= Source data =
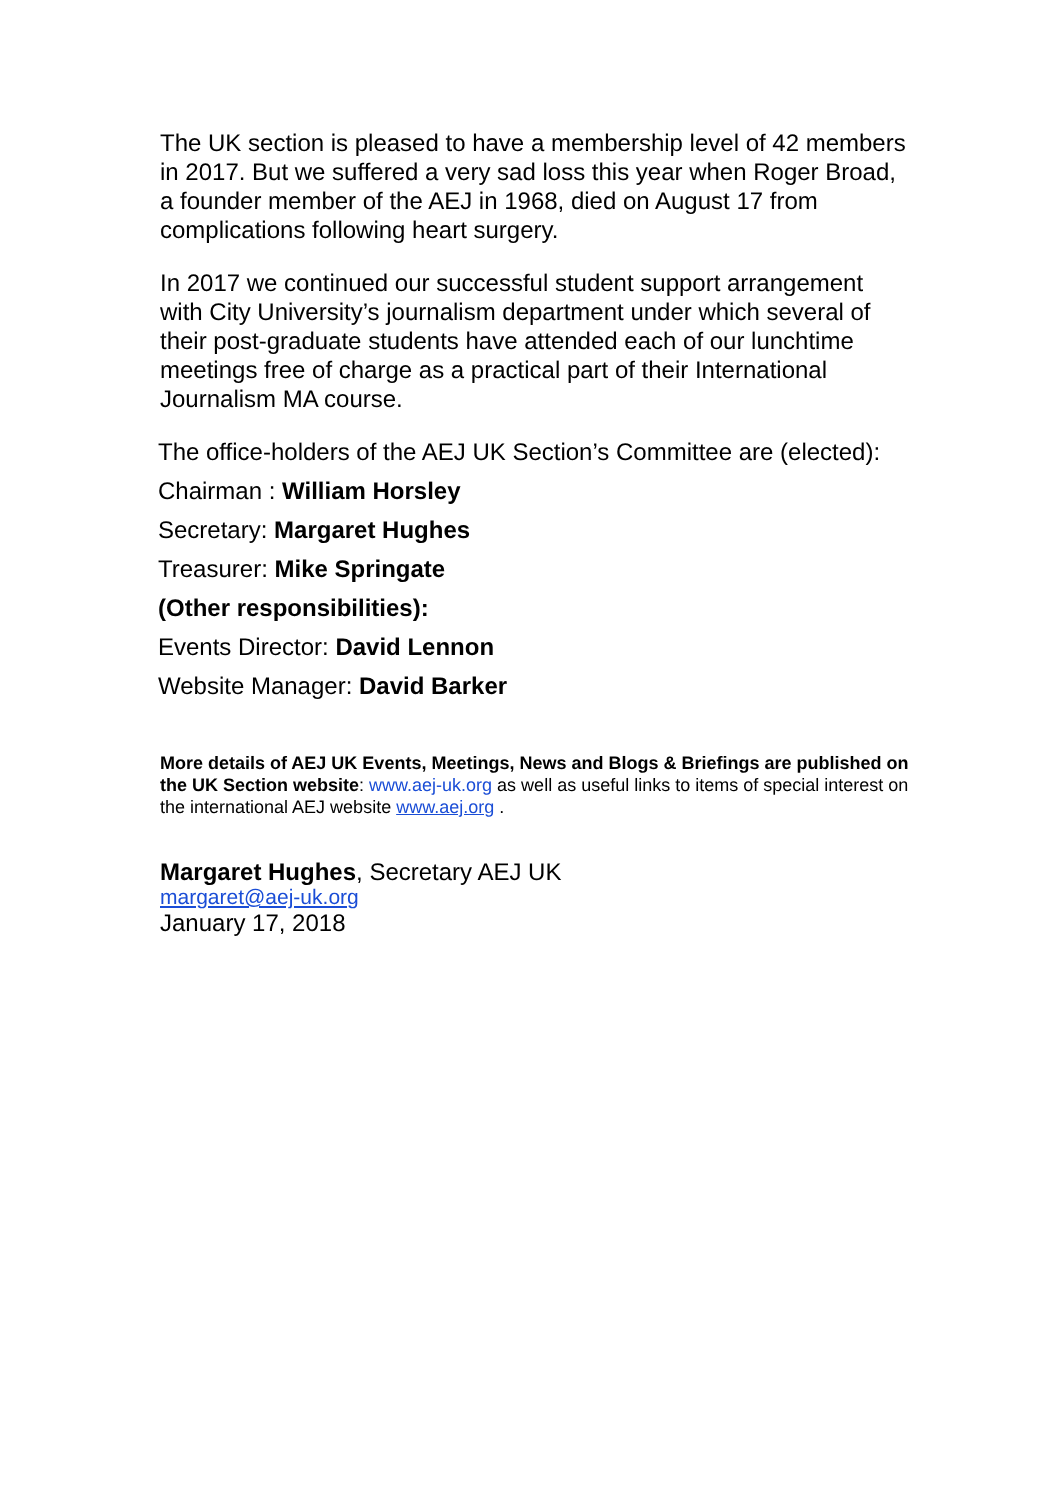The UK section is pleased to have a membership level of 42 members in 2017. But we suffered a very sad loss this year when Roger Broad, a founder member of the AEJ in 1968, died on August 17 from complications following heart surgery.
In 2017 we continued our successful student support arrangement with City University’s journalism department under which several of their post-graduate students have attended each of our lunchtime meetings free of charge as a practical part of their International Journalism MA course.
The office-holders of the AEJ UK Section’s Committee are (elected):
Chairman : William Horsley
Secretary: Margaret Hughes
Treasurer: Mike Springate
(Other responsibilities):
Events Director: David Lennon
Website Manager: David Barker
More details of AEJ UK Events, Meetings, News and Blogs & Briefings are published on the UK Section website: www.aej-uk.org as well as useful links to items of special interest on the international AEJ website www.aej.org .
Margaret Hughes, Secretary AEJ UK
margaret@aej-uk.org
January 17, 2018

= Problem details =
Only the lines above from the line containing "Events Director: David Lennon" through the line containing "Website Manager: David Barker" should be retyped, exactly and with both ends included.

= Written solution =
Events Director: David Lennon
Website Manager: David Barker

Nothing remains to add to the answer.